There have been several misconceptions
that seem to be spreading fast around Hizbullah, the first being that
they are acting on behalf of Iran. Surely that’s the way the Bush
administration and many leading Democrats would like to spin it. They’d
like nothing more to blame Iran for what’s transpired. But more
likely, Hizbullah provoked Israel because of the government’s
vile response to the taking an IDF soldier captive by Palestinian military
last week. No question the asymmetry of the violence inflicted upon
the Palestinians, which Hizbullah has long been in solidarity with,
demands some sort of response. And given the history of Hizbullah and
Israel, it’s pretty clear that Israel has only responded to these
sorts of matters when threatened. Currently Israel is holding thousands
of Hizbullah and Hamas members in Israeli prisons, and one of the demands
of Hizbullah is for those prisoners to be released. The group is also
calling for an end to the violence inflicted upon Palestine. These are
prisoners of war on both sides.
The dubious United Nations
has called on a ceasefire, which of course isn’t likely to happen
anytime soon, especially without the weight of the United States standing
behind it. And if the Iraq invasion three years ago taught us anything,
the United States will do what it wants regardless of what the UN says.

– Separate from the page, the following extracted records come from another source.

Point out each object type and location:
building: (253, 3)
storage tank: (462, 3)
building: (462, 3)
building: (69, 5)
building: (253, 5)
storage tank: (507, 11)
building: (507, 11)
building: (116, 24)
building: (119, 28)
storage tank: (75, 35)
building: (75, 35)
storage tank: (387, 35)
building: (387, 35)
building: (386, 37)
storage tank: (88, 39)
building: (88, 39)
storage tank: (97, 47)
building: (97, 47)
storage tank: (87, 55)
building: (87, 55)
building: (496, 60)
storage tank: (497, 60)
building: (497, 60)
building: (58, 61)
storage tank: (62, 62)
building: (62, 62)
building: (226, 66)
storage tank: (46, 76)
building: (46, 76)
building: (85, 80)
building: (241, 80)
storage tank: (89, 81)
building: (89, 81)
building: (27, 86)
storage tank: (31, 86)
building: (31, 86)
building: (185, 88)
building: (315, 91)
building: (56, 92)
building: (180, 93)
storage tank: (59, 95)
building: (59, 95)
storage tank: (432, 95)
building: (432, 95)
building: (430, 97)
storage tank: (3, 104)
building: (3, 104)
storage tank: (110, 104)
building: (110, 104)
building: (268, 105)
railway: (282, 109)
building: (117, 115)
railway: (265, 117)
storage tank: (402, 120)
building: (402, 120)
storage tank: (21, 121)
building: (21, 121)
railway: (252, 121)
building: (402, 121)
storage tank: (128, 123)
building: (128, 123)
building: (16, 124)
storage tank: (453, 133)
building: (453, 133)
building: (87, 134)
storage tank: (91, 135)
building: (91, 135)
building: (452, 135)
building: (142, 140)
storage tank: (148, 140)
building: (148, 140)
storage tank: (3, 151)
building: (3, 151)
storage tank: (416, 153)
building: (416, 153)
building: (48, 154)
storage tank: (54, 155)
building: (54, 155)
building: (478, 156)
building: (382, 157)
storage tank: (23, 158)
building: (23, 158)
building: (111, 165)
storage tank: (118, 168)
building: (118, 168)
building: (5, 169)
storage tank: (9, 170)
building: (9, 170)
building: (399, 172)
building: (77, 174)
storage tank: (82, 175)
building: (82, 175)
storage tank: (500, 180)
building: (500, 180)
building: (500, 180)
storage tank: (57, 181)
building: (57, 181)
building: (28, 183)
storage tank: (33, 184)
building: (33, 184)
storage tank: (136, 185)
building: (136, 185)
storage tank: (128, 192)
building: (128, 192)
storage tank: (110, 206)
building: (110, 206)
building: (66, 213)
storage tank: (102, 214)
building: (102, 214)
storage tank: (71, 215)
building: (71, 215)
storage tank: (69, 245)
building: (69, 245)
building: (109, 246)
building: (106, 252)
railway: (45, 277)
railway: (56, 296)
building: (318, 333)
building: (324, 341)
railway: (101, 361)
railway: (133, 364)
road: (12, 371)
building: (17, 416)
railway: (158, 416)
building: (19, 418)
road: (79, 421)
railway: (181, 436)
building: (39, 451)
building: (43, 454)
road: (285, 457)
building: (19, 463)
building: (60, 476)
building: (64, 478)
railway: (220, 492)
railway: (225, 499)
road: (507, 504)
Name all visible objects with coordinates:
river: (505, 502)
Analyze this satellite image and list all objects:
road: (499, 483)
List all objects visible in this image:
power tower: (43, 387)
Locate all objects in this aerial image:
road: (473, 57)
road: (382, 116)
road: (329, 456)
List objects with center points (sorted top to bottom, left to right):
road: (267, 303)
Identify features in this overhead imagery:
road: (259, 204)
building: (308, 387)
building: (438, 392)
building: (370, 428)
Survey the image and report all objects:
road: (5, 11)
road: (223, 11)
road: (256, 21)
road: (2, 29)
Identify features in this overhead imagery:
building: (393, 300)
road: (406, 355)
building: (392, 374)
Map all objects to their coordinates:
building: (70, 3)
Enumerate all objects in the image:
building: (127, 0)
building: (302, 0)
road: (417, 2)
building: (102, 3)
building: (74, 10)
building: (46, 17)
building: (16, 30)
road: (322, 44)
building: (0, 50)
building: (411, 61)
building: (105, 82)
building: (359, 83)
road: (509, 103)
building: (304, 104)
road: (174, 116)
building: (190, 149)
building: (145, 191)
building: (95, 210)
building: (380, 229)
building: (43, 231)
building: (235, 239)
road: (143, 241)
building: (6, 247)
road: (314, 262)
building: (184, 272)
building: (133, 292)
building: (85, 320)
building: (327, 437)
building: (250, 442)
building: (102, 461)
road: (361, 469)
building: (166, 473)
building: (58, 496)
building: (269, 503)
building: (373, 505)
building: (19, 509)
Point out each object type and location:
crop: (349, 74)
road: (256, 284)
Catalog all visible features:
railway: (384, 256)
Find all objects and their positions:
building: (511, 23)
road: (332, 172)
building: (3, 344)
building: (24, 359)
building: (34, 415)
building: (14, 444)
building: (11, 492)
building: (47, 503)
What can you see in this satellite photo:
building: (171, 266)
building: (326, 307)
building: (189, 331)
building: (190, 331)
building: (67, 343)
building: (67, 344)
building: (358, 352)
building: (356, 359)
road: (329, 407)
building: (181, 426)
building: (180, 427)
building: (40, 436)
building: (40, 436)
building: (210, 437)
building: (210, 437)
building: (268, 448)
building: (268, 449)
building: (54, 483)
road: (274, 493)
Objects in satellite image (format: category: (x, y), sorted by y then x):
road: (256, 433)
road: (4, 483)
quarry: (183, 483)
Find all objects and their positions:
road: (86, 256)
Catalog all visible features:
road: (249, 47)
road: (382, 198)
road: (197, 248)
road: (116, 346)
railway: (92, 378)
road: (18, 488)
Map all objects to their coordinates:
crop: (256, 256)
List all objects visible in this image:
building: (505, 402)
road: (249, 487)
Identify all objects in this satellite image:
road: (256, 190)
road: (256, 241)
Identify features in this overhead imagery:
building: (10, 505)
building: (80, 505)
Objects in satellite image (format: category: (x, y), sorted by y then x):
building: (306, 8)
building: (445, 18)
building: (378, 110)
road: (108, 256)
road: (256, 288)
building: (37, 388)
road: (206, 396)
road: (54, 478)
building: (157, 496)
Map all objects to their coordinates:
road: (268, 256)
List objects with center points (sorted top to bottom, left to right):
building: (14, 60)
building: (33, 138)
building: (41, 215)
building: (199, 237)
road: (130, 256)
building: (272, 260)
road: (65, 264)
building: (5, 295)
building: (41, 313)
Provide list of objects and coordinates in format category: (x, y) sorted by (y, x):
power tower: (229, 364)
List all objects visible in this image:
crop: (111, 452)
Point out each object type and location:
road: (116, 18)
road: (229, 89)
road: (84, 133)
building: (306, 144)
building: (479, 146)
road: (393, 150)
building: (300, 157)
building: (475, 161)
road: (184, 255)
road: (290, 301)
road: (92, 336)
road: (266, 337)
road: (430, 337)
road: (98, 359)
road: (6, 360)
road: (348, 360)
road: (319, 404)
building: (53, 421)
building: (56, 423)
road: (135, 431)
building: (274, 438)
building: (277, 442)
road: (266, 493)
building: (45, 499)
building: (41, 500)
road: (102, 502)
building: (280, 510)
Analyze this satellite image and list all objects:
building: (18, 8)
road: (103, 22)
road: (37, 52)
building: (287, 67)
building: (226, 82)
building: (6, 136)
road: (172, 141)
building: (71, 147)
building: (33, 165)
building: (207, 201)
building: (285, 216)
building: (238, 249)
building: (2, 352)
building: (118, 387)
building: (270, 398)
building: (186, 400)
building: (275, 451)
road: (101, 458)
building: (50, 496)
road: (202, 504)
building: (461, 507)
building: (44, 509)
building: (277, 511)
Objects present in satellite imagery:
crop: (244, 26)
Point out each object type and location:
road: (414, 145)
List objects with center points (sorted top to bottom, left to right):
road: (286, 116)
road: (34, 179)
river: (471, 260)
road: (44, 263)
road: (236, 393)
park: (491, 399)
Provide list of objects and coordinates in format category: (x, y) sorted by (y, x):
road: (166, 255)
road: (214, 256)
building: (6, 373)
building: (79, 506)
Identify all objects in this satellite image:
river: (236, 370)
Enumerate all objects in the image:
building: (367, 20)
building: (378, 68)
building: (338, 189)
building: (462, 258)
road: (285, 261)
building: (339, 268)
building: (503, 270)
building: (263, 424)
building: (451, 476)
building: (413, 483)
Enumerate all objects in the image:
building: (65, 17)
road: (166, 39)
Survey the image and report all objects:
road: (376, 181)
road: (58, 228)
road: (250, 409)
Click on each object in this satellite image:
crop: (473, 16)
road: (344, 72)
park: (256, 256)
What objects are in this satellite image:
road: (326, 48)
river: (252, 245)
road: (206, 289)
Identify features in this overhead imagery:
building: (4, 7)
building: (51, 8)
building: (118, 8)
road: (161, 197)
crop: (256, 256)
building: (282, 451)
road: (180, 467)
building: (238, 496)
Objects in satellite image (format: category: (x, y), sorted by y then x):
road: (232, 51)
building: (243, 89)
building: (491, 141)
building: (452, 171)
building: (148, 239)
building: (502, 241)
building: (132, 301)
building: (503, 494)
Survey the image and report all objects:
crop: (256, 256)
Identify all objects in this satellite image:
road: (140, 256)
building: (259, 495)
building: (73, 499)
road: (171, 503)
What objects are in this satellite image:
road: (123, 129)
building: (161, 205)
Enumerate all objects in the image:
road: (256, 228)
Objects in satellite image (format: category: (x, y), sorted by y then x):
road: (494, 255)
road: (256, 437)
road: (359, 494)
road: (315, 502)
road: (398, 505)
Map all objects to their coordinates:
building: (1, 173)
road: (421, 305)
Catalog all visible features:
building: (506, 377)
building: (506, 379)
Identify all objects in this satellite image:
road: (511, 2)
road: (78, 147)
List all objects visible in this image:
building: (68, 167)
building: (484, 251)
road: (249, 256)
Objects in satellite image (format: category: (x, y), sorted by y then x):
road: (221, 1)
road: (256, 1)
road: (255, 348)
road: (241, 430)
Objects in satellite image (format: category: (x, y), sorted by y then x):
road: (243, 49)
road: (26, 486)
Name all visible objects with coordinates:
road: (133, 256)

One thing goes without question;
Hizbullah’s response was bold and timely. Given that most Arab
countries have failed to lift a finger against the nuclear-armed nation
of Israel, they have not backed down and have proven they are far more
prepared to challenge Israel than intelligence operatives in the US
and Israel had expected. Hizbullah is the only organized armed resistance
to Israeli aggression in the region, and that alone should stand for
something even if their means cannot be wholeheartedly supported (not
that their goals aren’t laudable, especially when compared to
Israel who simply wants to eliminate both Hizbullah and Hamas, even
though the latter was elected democratically).
Whether or not Hizbullah
will prevail waits to be seen. They may, but it won’t be at a
light cost to civilian life on either side. And we can be sure that
it will be innocents in Lebanon who suffer the greatest.